**Brief**
Take the lines in the listing below from the line with "root of tail: (47, 117)" up to and including the line with "left back paw: (663, 469)" and set them down exactly, skipping pictures and adding nothing.

[[ Data to use open ]]

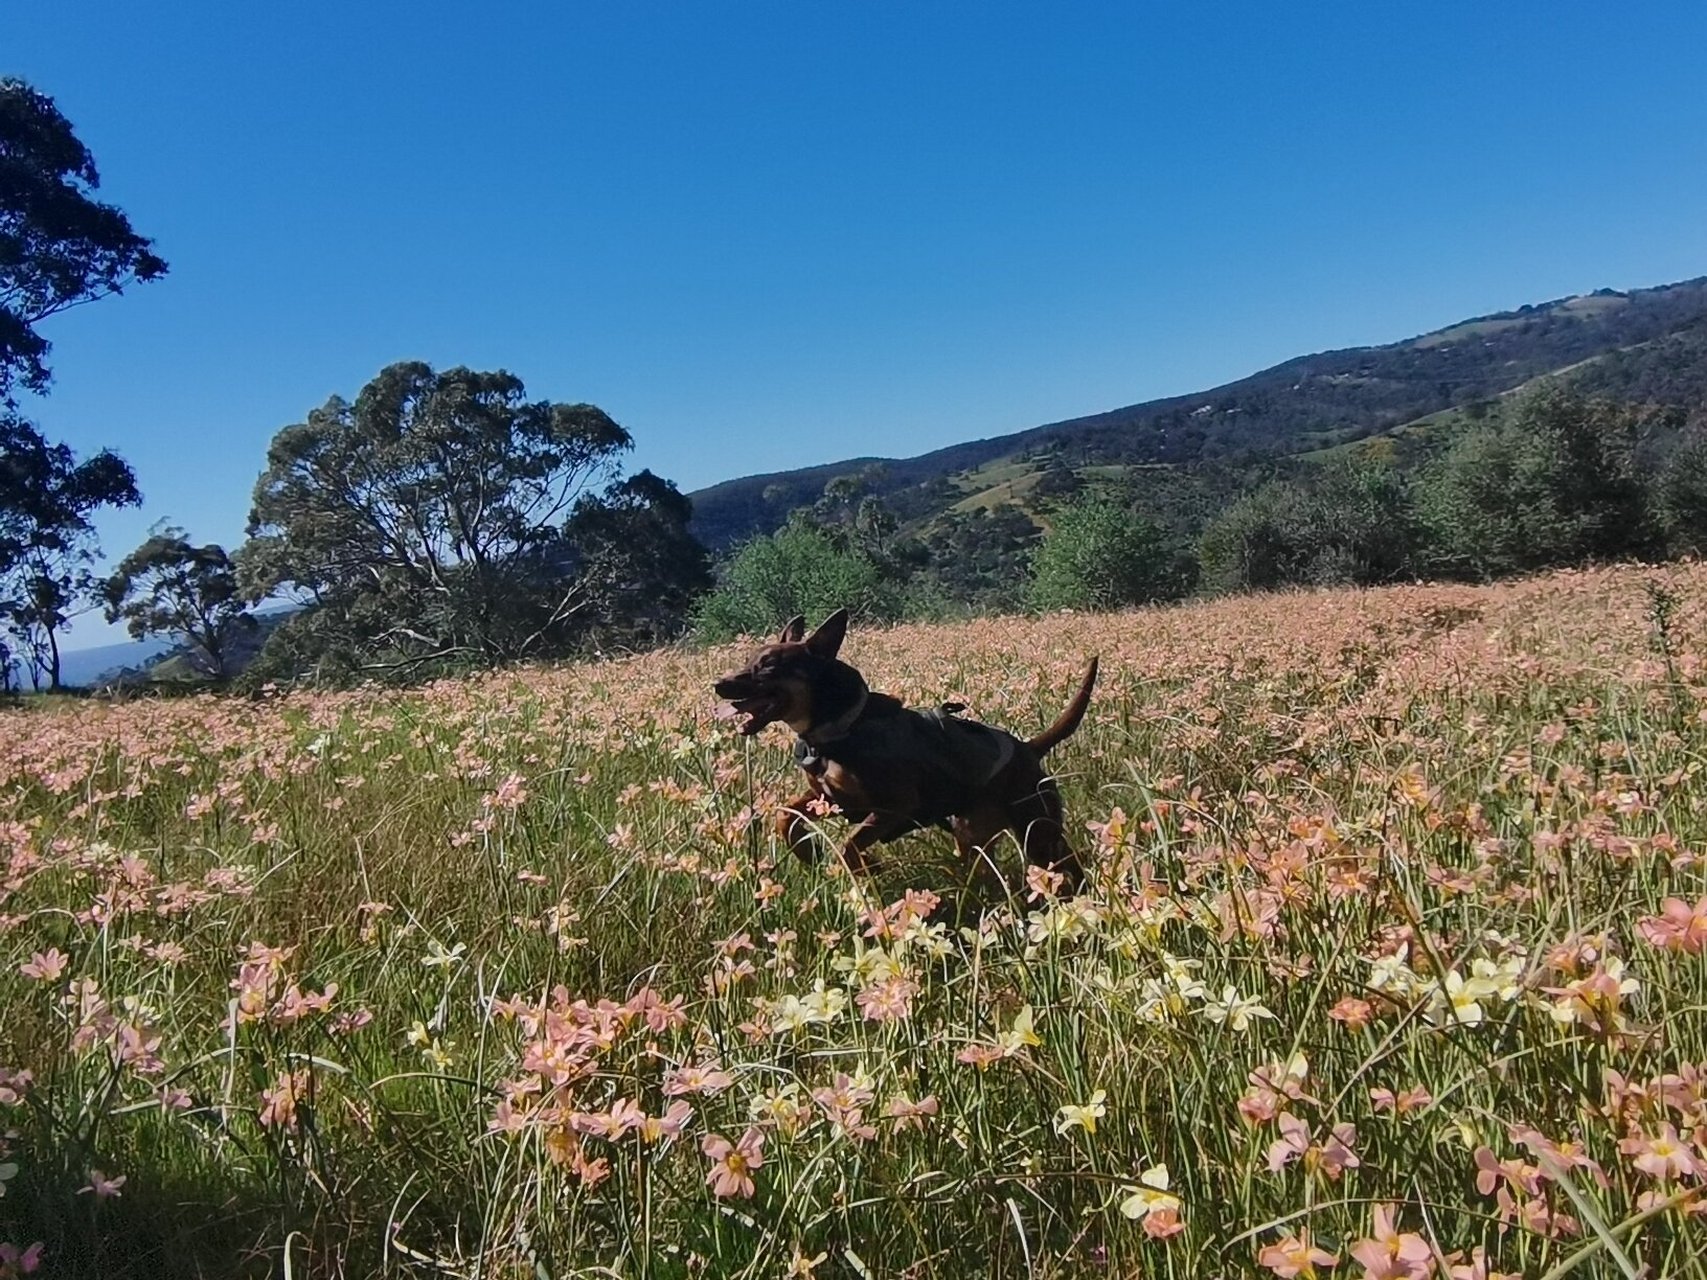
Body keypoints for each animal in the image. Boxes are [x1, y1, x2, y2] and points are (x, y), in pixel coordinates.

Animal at [713, 610, 1099, 894]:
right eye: (748, 659)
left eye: (768, 665)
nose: (718, 684)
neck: (840, 727)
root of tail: (1030, 749)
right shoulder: (828, 798)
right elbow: (785, 815)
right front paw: (810, 853)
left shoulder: (894, 806)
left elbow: (850, 845)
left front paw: (868, 866)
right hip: (974, 835)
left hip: (1037, 831)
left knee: (1066, 862)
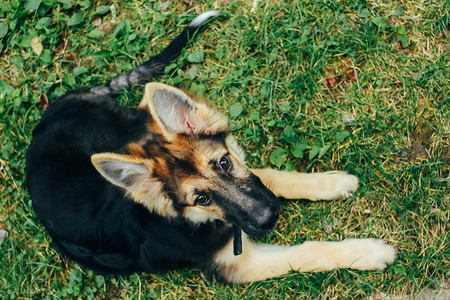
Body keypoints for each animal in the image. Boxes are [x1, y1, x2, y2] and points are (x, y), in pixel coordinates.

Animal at [26, 10, 396, 282]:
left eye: (223, 164)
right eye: (201, 199)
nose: (268, 218)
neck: (197, 221)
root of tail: (47, 117)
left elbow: (272, 175)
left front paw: (331, 183)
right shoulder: (241, 265)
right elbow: (308, 252)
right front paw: (368, 252)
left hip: (134, 131)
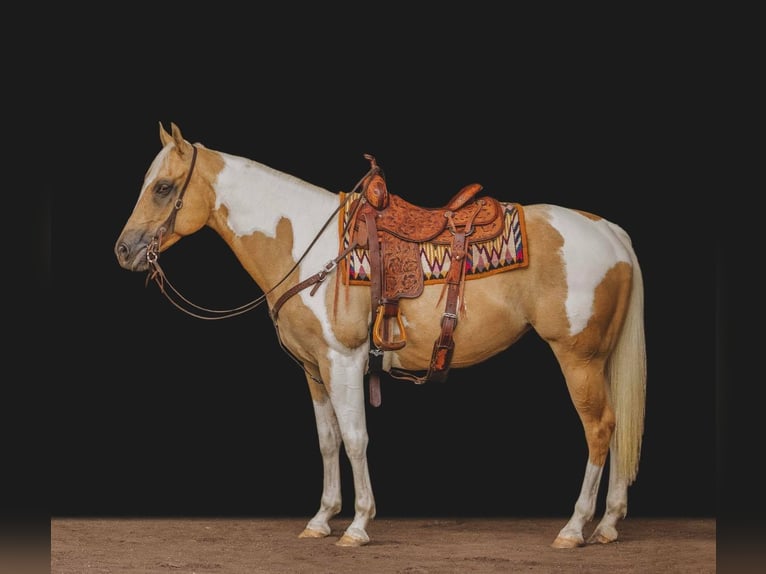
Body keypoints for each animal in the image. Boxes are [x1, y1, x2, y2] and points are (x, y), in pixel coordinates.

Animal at [115, 124, 648, 552]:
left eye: (163, 187)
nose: (124, 250)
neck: (307, 247)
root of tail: (611, 233)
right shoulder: (314, 369)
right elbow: (328, 440)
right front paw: (321, 519)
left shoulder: (345, 360)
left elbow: (355, 438)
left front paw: (358, 526)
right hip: (599, 359)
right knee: (618, 427)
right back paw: (608, 525)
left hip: (578, 358)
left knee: (600, 429)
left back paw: (575, 528)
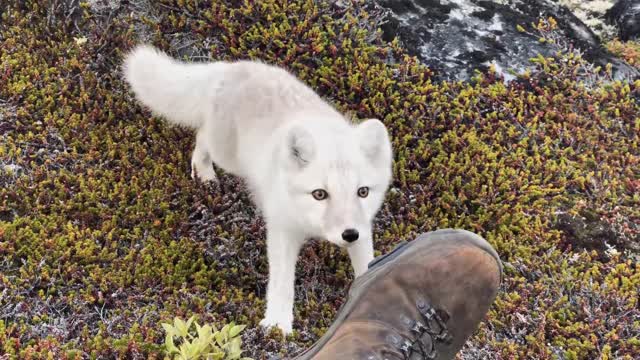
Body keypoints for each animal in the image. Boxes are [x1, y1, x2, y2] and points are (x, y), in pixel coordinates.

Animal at [122, 45, 392, 334]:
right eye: (320, 194)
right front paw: (278, 326)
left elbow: (366, 264)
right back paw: (204, 175)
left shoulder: (363, 227)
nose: (349, 234)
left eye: (363, 191)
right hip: (226, 156)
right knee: (201, 135)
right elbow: (282, 284)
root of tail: (232, 68)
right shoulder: (282, 230)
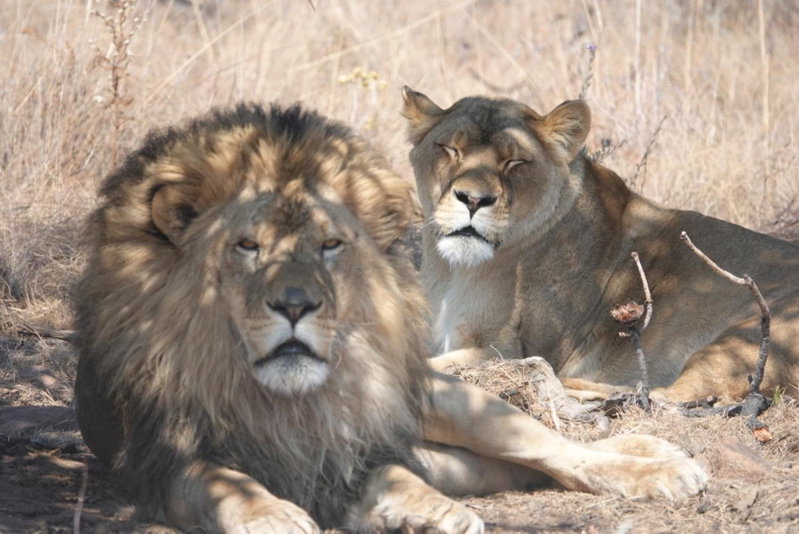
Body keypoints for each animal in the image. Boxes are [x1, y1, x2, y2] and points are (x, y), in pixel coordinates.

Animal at [74, 103, 707, 533]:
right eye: (247, 247)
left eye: (331, 245)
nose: (297, 305)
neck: (281, 396)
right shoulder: (161, 457)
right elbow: (222, 483)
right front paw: (273, 516)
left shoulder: (360, 450)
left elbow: (397, 473)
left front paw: (434, 514)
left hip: (452, 401)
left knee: (556, 449)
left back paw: (663, 469)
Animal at [402, 87, 799, 404]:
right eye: (450, 149)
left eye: (515, 161)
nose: (473, 199)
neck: (455, 271)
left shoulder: (506, 347)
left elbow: (438, 365)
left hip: (748, 336)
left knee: (669, 396)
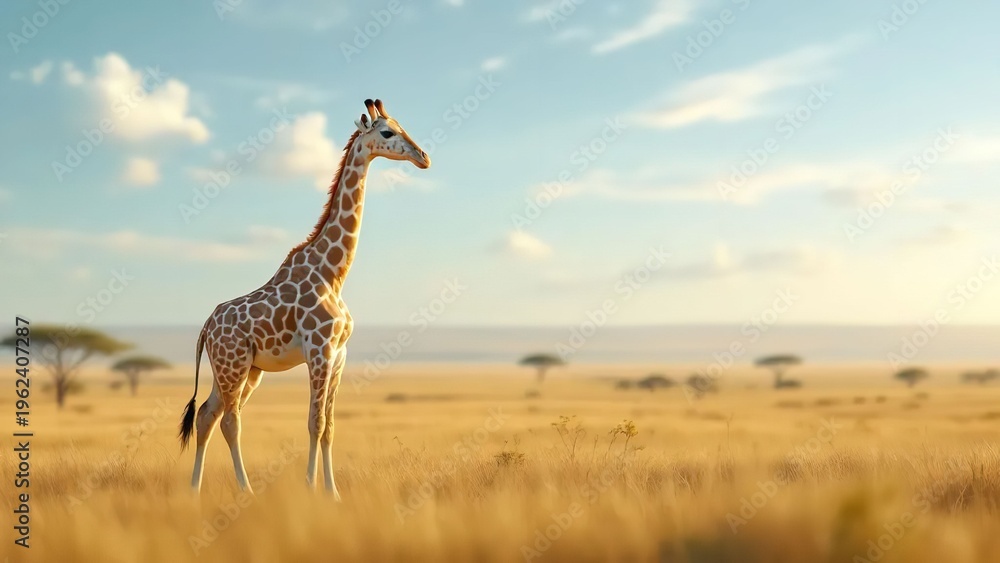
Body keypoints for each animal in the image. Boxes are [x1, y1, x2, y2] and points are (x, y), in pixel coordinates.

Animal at [178, 99, 431, 498]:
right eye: (388, 132)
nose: (424, 157)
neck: (334, 273)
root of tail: (205, 328)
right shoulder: (319, 349)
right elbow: (314, 422)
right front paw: (313, 488)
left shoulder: (340, 354)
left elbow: (329, 426)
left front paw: (333, 492)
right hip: (234, 366)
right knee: (230, 421)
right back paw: (246, 491)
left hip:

[[ Data to use closed ]]

**Solution for this task**
root of tail: (47, 117)
left elbow: (272, 175)
left front paw: (331, 183)
right shoulder: (241, 265)
right elbow: (308, 252)
right front paw: (368, 252)
left hip: (134, 131)
Body keypoints for each animal in the image. Boxes are [x1, y1, x2, y2] and points are (x, y), in pixel coordinates.

Animal at [115, 124, 648, 552]:
left eye: (163, 187)
nose: (124, 250)
neck: (307, 247)
root of tail: (611, 233)
right shoulder: (314, 369)
right elbow: (328, 440)
right front paw: (321, 519)
left shoulder: (345, 360)
left elbow: (355, 438)
left front paw: (358, 526)
right hip: (599, 359)
right knee: (618, 427)
right back paw: (608, 525)
left hip: (578, 358)
left knee: (600, 429)
left back paw: (575, 528)
Body keypoints for each animal in the image. Boxes are [x1, y1, x2, y2] and points are (x, y), in pixel coordinates.

Animal at [122, 45, 392, 334]:
right eye: (320, 194)
right front paw: (278, 326)
left elbow: (366, 264)
right back paw: (204, 175)
left shoulder: (363, 227)
nose: (349, 234)
left eye: (363, 191)
right hip: (226, 156)
right knee: (201, 135)
right elbow: (282, 284)
root of tail: (232, 68)
right shoulder: (282, 230)
Body keypoints for each animal in the image. Boxes are [x1, y1, x2, y2] and points are (x, y), in pixel coordinates.

Animal at [74, 103, 707, 533]:
right eye: (247, 247)
left eye: (331, 245)
nose: (297, 305)
neck: (281, 396)
right shoulder: (161, 457)
right elbow: (222, 483)
right front paw: (273, 516)
left shoulder: (360, 450)
left elbow: (397, 473)
left front paw: (434, 514)
left hip: (452, 401)
left knee: (556, 449)
left back paw: (663, 469)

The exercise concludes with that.